Please design this monitoring system, including describing how the 
statistics data are collected by the two services and what is the bottleneck
in your monitoring system. The system should be with high scalability and 
availability. During this design, had a discussion about consistent hashing,
Zookeeper and HDFS.


Round 6:
Hiring Manager Interview (30 minutes) and one short system design (20 
minutes) about the cooperation of old-interface machines and new-interface 
machines.




4. A家

电面1:
(1) 10 minutes behavior questions
(2) 10 minutes knowledge-based questions such as memory management, thread 
sync, data structure, C++, etc
(3) Search the kth node from the last of a linked list.
(4) word ladder II


电面2:
(1) 20 minutes behavior questions
(2) 15 minutes discussion about block storage related to my work
(3) Given the sbrk() function in Unix, implement a memory management module,
which should basically provides malloc() and free() interfaces.


Onsite interview 是通过 Jebber Video 进行的, 早上5点到10点共五轮.


Round 1:


(1) First 20 minutes all about behavior questions.


(2) Search a target number in a right shifted sorted array, which is 
distributed in hundreds of machines in a datacenter.


Round 2:


1. LeetCode上word search的变种
   
2. 在1中我用到了trie树来加速搜索,于是实现trie树, 包括插入/查询操作.


3. 在1和2的代码中如何对数据进行压缩以节省内存




Round 3:


(1) First 20 minutes all about behavior questions.
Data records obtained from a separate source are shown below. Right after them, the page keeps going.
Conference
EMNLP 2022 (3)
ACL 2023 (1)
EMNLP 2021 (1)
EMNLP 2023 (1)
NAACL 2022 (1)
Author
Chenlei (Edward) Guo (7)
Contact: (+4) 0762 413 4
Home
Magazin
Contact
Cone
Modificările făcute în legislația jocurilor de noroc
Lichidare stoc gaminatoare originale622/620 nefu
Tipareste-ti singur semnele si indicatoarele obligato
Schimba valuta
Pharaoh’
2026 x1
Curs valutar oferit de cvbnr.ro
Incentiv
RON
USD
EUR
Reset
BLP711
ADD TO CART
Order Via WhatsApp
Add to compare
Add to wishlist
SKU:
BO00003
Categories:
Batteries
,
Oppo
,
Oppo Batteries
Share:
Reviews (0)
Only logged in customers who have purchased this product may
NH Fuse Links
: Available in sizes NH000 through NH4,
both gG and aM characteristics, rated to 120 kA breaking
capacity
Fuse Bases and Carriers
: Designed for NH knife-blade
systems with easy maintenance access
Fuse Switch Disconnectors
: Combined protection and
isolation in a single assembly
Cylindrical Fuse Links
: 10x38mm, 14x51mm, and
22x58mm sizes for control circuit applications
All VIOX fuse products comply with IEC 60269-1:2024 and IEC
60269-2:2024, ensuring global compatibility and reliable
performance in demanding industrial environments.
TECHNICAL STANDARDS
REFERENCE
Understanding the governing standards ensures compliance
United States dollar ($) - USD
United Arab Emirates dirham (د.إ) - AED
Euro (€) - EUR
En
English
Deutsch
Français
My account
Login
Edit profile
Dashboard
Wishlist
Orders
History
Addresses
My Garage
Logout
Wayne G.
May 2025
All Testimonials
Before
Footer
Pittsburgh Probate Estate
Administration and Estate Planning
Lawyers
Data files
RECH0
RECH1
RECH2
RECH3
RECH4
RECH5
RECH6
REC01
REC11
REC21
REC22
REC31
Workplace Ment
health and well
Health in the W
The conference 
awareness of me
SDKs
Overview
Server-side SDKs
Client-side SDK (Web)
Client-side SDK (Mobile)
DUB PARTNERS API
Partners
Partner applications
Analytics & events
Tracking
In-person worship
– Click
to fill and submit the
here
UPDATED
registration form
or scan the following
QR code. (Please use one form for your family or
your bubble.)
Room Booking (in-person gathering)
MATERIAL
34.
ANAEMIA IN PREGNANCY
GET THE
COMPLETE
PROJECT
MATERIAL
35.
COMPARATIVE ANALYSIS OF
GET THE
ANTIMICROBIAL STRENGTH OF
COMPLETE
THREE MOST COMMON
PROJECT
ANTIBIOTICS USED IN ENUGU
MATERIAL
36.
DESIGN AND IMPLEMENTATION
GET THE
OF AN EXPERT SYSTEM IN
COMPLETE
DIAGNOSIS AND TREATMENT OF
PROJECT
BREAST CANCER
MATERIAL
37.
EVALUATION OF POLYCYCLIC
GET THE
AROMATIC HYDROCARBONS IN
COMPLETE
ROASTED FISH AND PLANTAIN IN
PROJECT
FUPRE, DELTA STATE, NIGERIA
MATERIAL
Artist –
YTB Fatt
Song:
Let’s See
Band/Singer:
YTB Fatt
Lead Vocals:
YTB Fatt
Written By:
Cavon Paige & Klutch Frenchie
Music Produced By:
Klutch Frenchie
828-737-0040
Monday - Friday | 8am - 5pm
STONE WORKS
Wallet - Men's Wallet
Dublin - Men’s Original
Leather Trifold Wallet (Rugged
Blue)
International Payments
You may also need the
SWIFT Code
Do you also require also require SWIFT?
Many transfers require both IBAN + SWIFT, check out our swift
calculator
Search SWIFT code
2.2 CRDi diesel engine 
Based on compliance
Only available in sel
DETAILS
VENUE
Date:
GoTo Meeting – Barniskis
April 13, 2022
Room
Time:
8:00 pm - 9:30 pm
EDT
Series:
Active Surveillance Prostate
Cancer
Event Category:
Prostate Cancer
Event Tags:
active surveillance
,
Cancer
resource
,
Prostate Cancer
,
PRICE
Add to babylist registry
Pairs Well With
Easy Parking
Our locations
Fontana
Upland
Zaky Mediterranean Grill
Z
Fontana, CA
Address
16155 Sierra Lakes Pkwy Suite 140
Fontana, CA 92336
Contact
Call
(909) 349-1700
(2) Fully discussion on my projects. 


(3) 针对我做过的两个项目, 推翻项目中的一些假设, 提出新的问题, 看如何设计新的
方案解决.




Round 4:


这一轮是hiring manager, 所以问的都是behavior questions, 例如why Amazon, how 
to handle conficts, how to handle deadlines, any case you insist on 
something, etc. 最后问了一个小的设计题.


Round 5:
(1). First 20 minutes all about behavior questions.


(2). 设计Flickr, 包括图片上传, newsfeed, 点赞, 评论等功能的设计和数据库的
scheme. 其中还问到了会用AWS中的那些product去实现设计的系统.